The Irish Times view on cycling safety: a dangerous road
Changes of attitude will be required to reduce the number of fatalities and injuries
The dangers involved in cycling may not be fully appreciated and there are worrying indications that last year’s dramatic increase to 15 road deaths could be replicated in 2018. Seven cyclists have died so far this year and many more have been seriously injured.
This compares to an annual maximum of 10 deaths during previous years. No details are yet available concerning the circumstances of the fatalities or whether motor vehicles were involved.
Road safety applies to all road users: drivers, motor bikers, pedestrians and cyclists, and all have interlinked responsibilities. While the number of motorists killed in crashes has fallen slowly in recent years, it remains the most significant statistic.
The number of pedestrians who died last year was double the number of cyclists. On the positive side, while cyclist numbers continue to rise, their behaviour appears to have improved – based on the number of fixed-charge fines issued by gardaí. Some 1,429 fixed-charge fines were issued in 2017 for various road traffic offences. That figure has, so far, fallen to 484 this year.

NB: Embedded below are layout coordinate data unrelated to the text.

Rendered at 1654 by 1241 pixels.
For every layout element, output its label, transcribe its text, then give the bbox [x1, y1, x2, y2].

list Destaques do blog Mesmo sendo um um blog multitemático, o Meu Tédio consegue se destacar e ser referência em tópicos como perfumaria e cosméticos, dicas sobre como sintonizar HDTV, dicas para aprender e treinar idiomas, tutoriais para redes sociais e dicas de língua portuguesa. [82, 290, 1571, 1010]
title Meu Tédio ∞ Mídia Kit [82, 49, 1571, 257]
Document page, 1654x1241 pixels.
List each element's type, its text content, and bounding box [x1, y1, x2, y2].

The most common – and dangerous – offence for which fixed-charge fines were issued involved running red lights. This blatant behaviour accounted for almost half of all cyclist fines issued by gardaí. Inadequate lighting, front and rear, and riding in pedestrianised areas made up the bulk of the remainder. It would be a grave mistake to reduce the level of Garda activity at a time of growing cyclist numbers. That would compound the error made by the Department of Transport when it cut investment in cycling infrastructure by more than half in recent years.
Cycling is a healthy and economical way of getting to work and more and more people are discovering its benefits. Safety is, however, an overriding consideration and changes of attitude will be required to reduce the number of fatalities and injuries.
The same can be said of motorists who drink and drive. We all have responsibilities in this shared and dangerous space.